Historic IEEE 802 Group Looks Back and Forward
An anonymous reader writes "The IEEE MAN/LAN Standards Committee — better known as the people who brought us Ethernet, Wi-Fi, and Bluetooth — is celebrating its 30th anniversary next week. This article has interviews with the original committee chairman and other veteran members, and reveals some of the inside situation. It also looks at some of the upcoming 802.x standards including one that sends data by modulating visible light."
IEEE did not develop the Bluetooth standard
Don't we use visible light in optic fibre for some time now? ;-)
Now, mod me down freely. My karma can't get any worse...
This is really nostalgic I almost forgot what MAN meant!
Ethernet was fine, but they sure screwed up with WiFi. Broken crypto etc.
It's still messed up - you can't have easy encrypted anonymous WiFi the way you can have easy encrypted https connections.
They 'standardised' the following -
Ethernet (which you still have to set to 1000/Full because Auto-negotiate doesn't work properly)
Wi-Fi (how many years has it taken for N to become standard? I've been through three pre-N routers....)
Bluetooth (which is infamous for not working between devices by different manufacturers, to the point that no-one bothers with it. Oh and you get spammed).
After decades of having to deal with this nonsense, yes - I'd have a few questions for them. Right after setting them on fire.
... is the 20th Anniversary of the 802.11 Working Group itself. The Working Group held its first meeting September 10-14, 1990, in Oshawa, Ontario, Canada.
In the Bilski case, IEEE filed a brief pushing *for* software patents. Maybe specific groups in IEEE, like the 802 group, should push for a change in this position. Having the whole wifi industry paying a tax to CSIRO for a wifi patent must make this group a little more clued in about the harm caused.
Please help publicise swpat.org - the software patents wiki
The CSIRO brought us WIFI. Get your facts straight.
I am staggered how complicated it is to setup WiFi a lay-person. Far too much jargon (SSID, WPA, WPA2, WEP, TKIP, AES+TKIP, channels ...), and stupid ideas like multiple WEP keys. Let alone connecting via ethernet, change the subnet, browse to an IP address, etc etc etc just to get it going. What an awful decade of design.
Look ... from day 1 we just wanted a secret password.
Public networks are different and need to be publicly identified - don't shoe-horn it into the same user interface.
Start thinking like a user and stop this engineers crap.
...prehaps they could get around to increasing MTU from 1500.
Cool. I've worked with Paul Nikolich (when ADC broadband bought bought the CMTS company he was at), and have run into some of this cast of characters during the 802.3ah Ethernet in the First Mile meetings. Interesting folks.

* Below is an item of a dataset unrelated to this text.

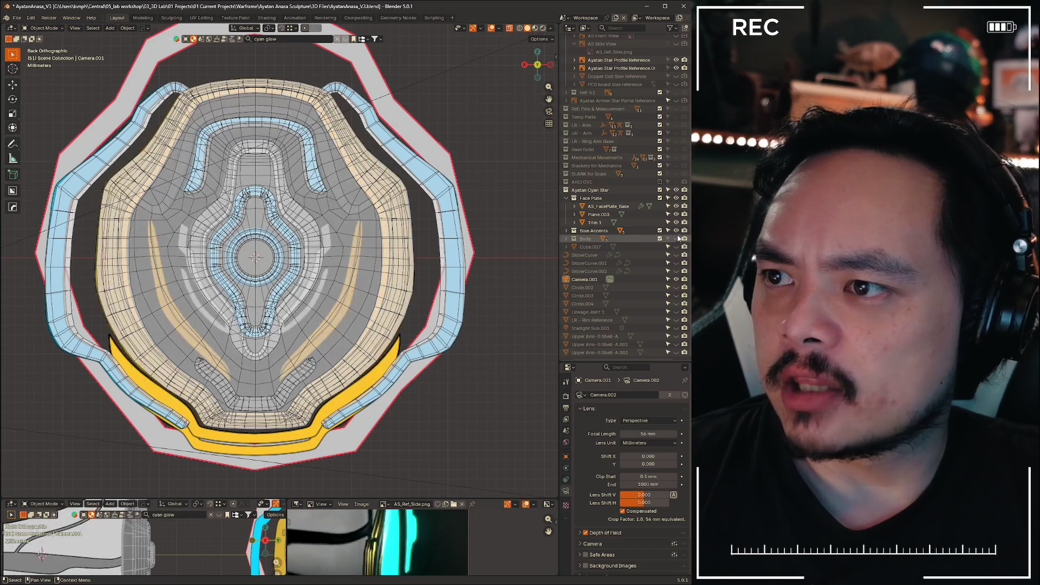
click(677, 230)
click(566, 198)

I think it was Geoff (I could be wrong, this was a while ago) that said we would not need high-speed uplink from the home because 'there just isn't that much relevant content out there'. That was a pretty good chuckler.
I'm sure Michael Coden of Codenoll feels snubbed, he always claimed to me he was the co-inventor of ethernet.Never believed him.
He did pioneer one interesting product- a distributed ethernet switch that would operate over a unidirectional fiber ring- worked pretty well after I fixed the gaping hole in his protocol.
Dave
The official name of 802 is the IEEE 802 "LAN/MAN Standards Committee," not the other way around.
...prehaps they could get around to increasing MTU from 1500.
They did. They're called jumbo frames and go up to ~9000 bytes.
At $WORK we use them on our "storage VLANs" for things like NFS and iSCSI.
The new 802.1 "AVB" standards (IEEE 802.1AS:Timing and Synchronization for Time-Sensitive Applications, IEEE 802.1Qat: Stream Reservation Protocol (SRP), and IEEE 802.1Qav: Forwarding and Queuing for Time-Sensitive Streams) are awesome.
This finally will allow for the reliable transmission of high-bandwidth data streams (such as uncompressed HD video at 1.5 Gbps) over Ethernet switched networks.